Even If No Constructive Discharge, EEO Claim Can be Pursued
The Ninth Circuit issued a decision involving a HUD employee who was transferred to Alaska in Metzeger v. Martinez, 40 GERR 1031 (9th Cir. 2002). Mr. Metzeger decided to resign after he was told he was required to move to Alaska. The Court ruled that the forced transfer was not so intolerable that it could amount to a constructive discharge requiring his reinstatement to employment. However, the Court also ruled that Mr. Metzeger was still entitled to present his case to a jury on the issue of whether the decision to transfer him to Alaska amounted to discrimination on the basis of his national origin. Thus, even though he would not be entitled to backpay or reinstatement, he would still be entitled to damages for the discriminatory decision to transfer him.
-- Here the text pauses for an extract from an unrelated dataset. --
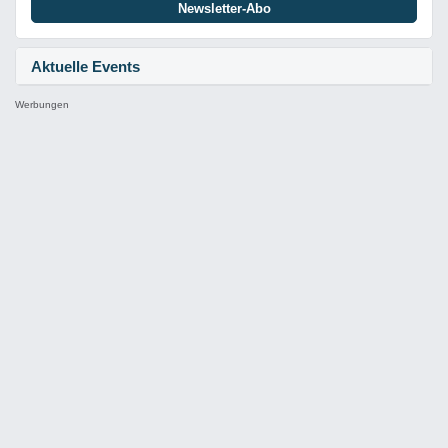
Newsletter-Abo
Aktuelle Events
Werbungen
Employee Entitled to an Accommodation, Not Best Accommodation
A recent decision by the Seventh Circuit repeats the well established rule that an employee with a disability is not entitled to the accommodation she prefers but only to a 14 reasonable accommodation." The employee, a nurse with lifting restrictions, was reassigned to a clerical job. The employee argued that she should be reassigned to another nursing position. The Court found that the clerical job provided her with the same salary and so was a reasonable accommodation, even though it had fewer fringe benefits and career advantages. Mays v. Principi, 13 AD Cases 985 (7 th Cir. 2002).